What is required - From the records below, copy the lines that include "macros".

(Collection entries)
- Opening Delimiter -
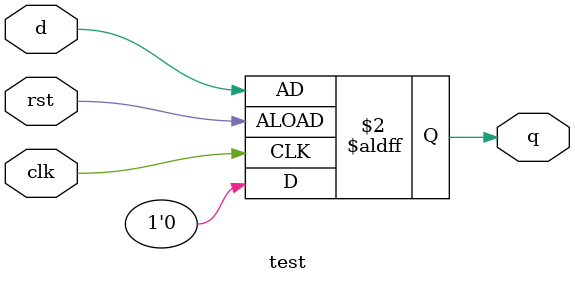
<source format=v>
module test(input d, clk, rst, output reg q);
    always @(posedge clk or negedge rst)
		if(rst)
			q <= 0;
		else
		    q <= d;
endmodule			

</source>
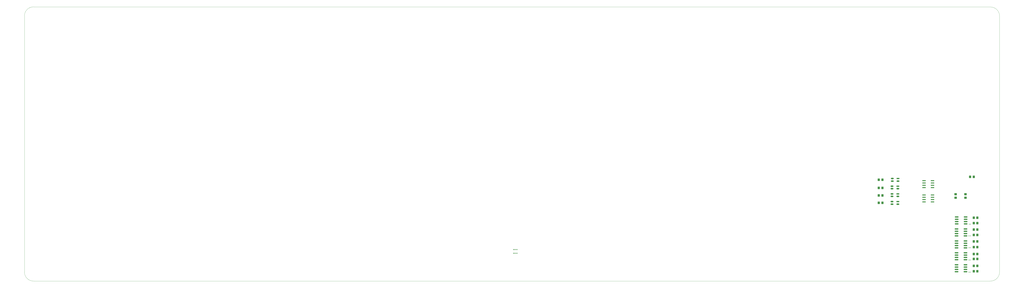
<source format=gbr>
%TF.GenerationSoftware,KiCad,Pcbnew,9.0.0+dfsg-1*%
%TF.CreationDate,2025-06-19T19:52:36-07:00*%
%TF.ProjectId,signalmesh,7369676e-616c-46d6-9573-682e6b696361,rev?*%
%TF.SameCoordinates,Original*%
%TF.FileFunction,Paste,Top*%
%TF.FilePolarity,Positive*%
%FSLAX46Y46*%
G04 Gerber Fmt 4.6, Leading zero omitted, Abs format (unit mm)*
G04 Created by KiCad (PCBNEW 9.0.0+dfsg-1) date 2025-06-19 19:52:36*
%MOMM*%
%LPD*%
G01*
G04 APERTURE LIST*
G04 Aperture macros list*
%AMRoundRect*
0 Rectangle with rounded corners*
0 $1 Rounding radius*
0 $2 $3 $4 $5 $6 $7 $8 $9 X,Y pos of 4 corners*
0 Add a 4 corners polygon primitive as box body*
4,1,4,$2,$3,$4,$5,$6,$7,$8,$9,$2,$3,0*
0 Add four circle primitives for the rounded corners*
1,1,$1+$1,$2,$3*
1,1,$1+$1,$4,$5*
1,1,$1+$1,$6,$7*
1,1,$1+$1,$8,$9*
0 Add four rect primitives between the rounded corners*
20,1,$1+$1,$2,$3,$4,$5,0*
20,1,$1+$1,$4,$5,$6,$7,0*
20,1,$1+$1,$6,$7,$8,$9,0*
20,1,$1+$1,$8,$9,$2,$3,0*%
G04 Aperture macros list end*
%ADD10RoundRect,0.250000X0.450000X-0.350000X0.450000X0.350000X-0.450000X0.350000X-0.450000X-0.350000X0*%
%ADD11RoundRect,0.079500X-0.079500X-0.100500X0.079500X-0.100500X0.079500X0.100500X-0.079500X0.100500X0*%
%ADD12RoundRect,0.250000X-0.350000X-0.450000X0.350000X-0.450000X0.350000X0.450000X-0.350000X0.450000X0*%
%ADD13RoundRect,0.150000X-0.825000X-0.150000X0.825000X-0.150000X0.825000X0.150000X-0.825000X0.150000X0*%
%ADD14R,1.981200X0.558800*%
%ADD15RoundRect,0.250000X0.350000X0.450000X-0.350000X0.450000X-0.350000X-0.450000X0.350000X-0.450000X0*%
%ADD16R,1.600000X0.800000*%
%ADD17O,1.600000X0.800000*%
%ADD18R,0.350000X0.500000*%
%TA.AperFunction,Profile*%
%ADD19C,0.050000*%
%TD*%
G04 APERTURE END LIST*
D10*
%TO.C,R12*%
X546460000Y-153000000D03*
X546460000Y-155000000D03*
%TD*%
D11*
%TO.C,C3*%
X549070000Y-182500000D03*
X548380000Y-182500000D03*
%TD*%
D12*
%TO.C,R20*%
X553000000Y-172550000D03*
X551000000Y-172550000D03*
%TD*%
D13*
%TO.C,U11*%
X546475000Y-178750000D03*
X546475000Y-180020000D03*
X546475000Y-181290000D03*
X546475000Y-182560000D03*
X541525000Y-182560000D03*
X541525000Y-181290000D03*
X541525000Y-180020000D03*
X541525000Y-178750000D03*
%TD*%
D12*
%TO.C,R22*%
X553000000Y-179050000D03*
X551000000Y-179050000D03*
%TD*%
D11*
%TO.C,C1*%
X549246415Y-169509907D03*
X548556415Y-169509907D03*
%TD*%
%TO.C,C5*%
X548380000Y-196000000D03*
X549070000Y-196000000D03*
%TD*%
%TO.C,C2*%
X549027256Y-175997123D03*
X548337256Y-175997123D03*
%TD*%
D13*
%TO.C,U10*%
X546475000Y-172170000D03*
X546475000Y-173440000D03*
X546475000Y-174710000D03*
X546475000Y-175980000D03*
X541525000Y-175980000D03*
X541525000Y-174710000D03*
X541525000Y-173440000D03*
X541525000Y-172170000D03*
%TD*%
%TO.C,U13*%
X546475000Y-191910000D03*
X546475000Y-193180000D03*
X546475000Y-194450000D03*
X546475000Y-195720000D03*
X541525000Y-195720000D03*
X541525000Y-194450000D03*
X541525000Y-193180000D03*
X541525000Y-191910000D03*
%TD*%
D12*
%TO.C,R14*%
X553000000Y-168950000D03*
X551000000Y-168950000D03*
%TD*%
%TO.C,R21*%
X553000000Y-175500000D03*
X551000000Y-175500000D03*
%TD*%
%TO.C,R24*%
X553000000Y-182150000D03*
X551000000Y-182150000D03*
%TD*%
D13*
%TO.C,U12*%
X546475000Y-185330000D03*
X546475000Y-186600000D03*
X546475000Y-187870000D03*
X546475000Y-189140000D03*
X541525000Y-189140000D03*
X541525000Y-187870000D03*
X541525000Y-186600000D03*
X541525000Y-185330000D03*
%TD*%
D11*
%TO.C,C4*%
X549070000Y-189250000D03*
X548380000Y-189250000D03*
%TD*%
D14*
%TO.C,U5*%
X528362200Y-153500000D03*
X528362200Y-154770000D03*
X528362200Y-156040000D03*
X528362200Y-157310000D03*
X523637800Y-157310000D03*
X523637800Y-156040000D03*
X523637800Y-154770000D03*
X523637800Y-153500000D03*
%TD*%
D12*
%TO.C,R26*%
X553000000Y-192500000D03*
X551000000Y-192500000D03*
%TD*%
%TO.C,R23*%
X553000000Y-186000000D03*
X551000000Y-186000000D03*
%TD*%
%TO.C,R28*%
X553000000Y-195450000D03*
X551000000Y-195450000D03*
%TD*%
D14*
%TO.C,U8*%
X528362200Y-145595000D03*
X528362200Y-146865000D03*
X528362200Y-148135000D03*
X528362200Y-149405000D03*
X523637800Y-149405000D03*
X523637800Y-148135000D03*
X523637800Y-146865000D03*
X523637800Y-145595000D03*
%TD*%
D12*
%TO.C,R13*%
X553000000Y-166000000D03*
X551000000Y-166000000D03*
%TD*%
%TO.C,R25*%
X553000000Y-188650000D03*
X551000000Y-188650000D03*
%TD*%
D10*
%TO.C,R11*%
X541000000Y-153000000D03*
X541000000Y-155000000D03*
%TD*%
D15*
%TO.C,R19*%
X549000000Y-143500000D03*
X551000000Y-143500000D03*
%TD*%
D13*
%TO.C,U7*%
X546545000Y-165595000D03*
X546545000Y-166865000D03*
X546545000Y-168135000D03*
X546545000Y-169405000D03*
X541595000Y-169405000D03*
X541595000Y-168135000D03*
X541595000Y-166865000D03*
X541595000Y-165595000D03*
%TD*%
D16*
%TO.C,D2*%
X509300000Y-148600000D03*
D17*
X506100000Y-148600000D03*
X509300000Y-150000000D03*
X506100000Y-150000000D03*
%TD*%
D15*
%TO.C,R17*%
X500800000Y-149600000D03*
X498800000Y-149600000D03*
%TD*%
%TO.C,R16*%
X500800000Y-145100000D03*
X498800000Y-145100000D03*
%TD*%
D18*
%TO.C,U6*%
X298000000Y-183500000D03*
X298650000Y-183500000D03*
X299300000Y-183500000D03*
X299950000Y-183500000D03*
X299950000Y-185550000D03*
X299300000Y-185550000D03*
X298650000Y-185550000D03*
X298000000Y-185550000D03*
%TD*%
D16*
%TO.C,D4*%
X509300000Y-157100000D03*
D17*
X506100000Y-157100000D03*
X509300000Y-158500000D03*
X506100000Y-158500000D03*
%TD*%
D15*
%TO.C,R18*%
X500800000Y-153740000D03*
X498800000Y-153740000D03*
%TD*%
%TO.C,R15*%
X500800000Y-157740000D03*
X498800000Y-157740000D03*
%TD*%
D16*
%TO.C,D3*%
X509300000Y-152845100D03*
D17*
X506100000Y-152845100D03*
X509300000Y-154245100D03*
X506100000Y-154245100D03*
%TD*%
D16*
%TO.C,D1*%
X509400000Y-144400000D03*
D17*
X506200000Y-144400000D03*
X509400000Y-145800000D03*
X506200000Y-145800000D03*
%TD*%
D19*
X34180000Y-200880000D02*
G75*
G02*
X29180000Y-195880000I0J5000000D01*
G01*
X29180000Y-195880000D02*
X29180000Y-54880000D01*
X34180000Y-49880000D02*
X560180000Y-49951068D01*
X560180000Y-200880000D02*
X34180000Y-200880000D01*
X565180000Y-195880000D02*
G75*
G02*
X560180000Y-200880000I-5000000J0D01*
G01*
X565180000Y-54951068D02*
X565180000Y-195880000D01*
X29180000Y-54880000D02*
G75*
G02*
X34180000Y-49880000I5000000J0D01*
G01*
X560180000Y-49951068D02*
G75*
G02*
X565180032Y-54951068I0J-5000032D01*
G01*
M02*

</source>
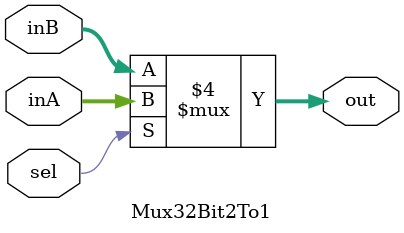
<source format=v>
`timescale 1ns / 1ps


module Mux32Bit2To1(out, inA, inB, sel);

    output reg [31:0] out;
    
    input [31:0] inA;
    input [31:0] inB;
    input sel;

    always @(sel, inA, inB) begin
        if (sel == 0) begin
            out <= inB;
        end else begin
            out <= inA;
        end
    end

endmodule

</source>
- Closing Delimiter -
Task answer -
G04 Aperture macros list*
G04 Aperture macros list end*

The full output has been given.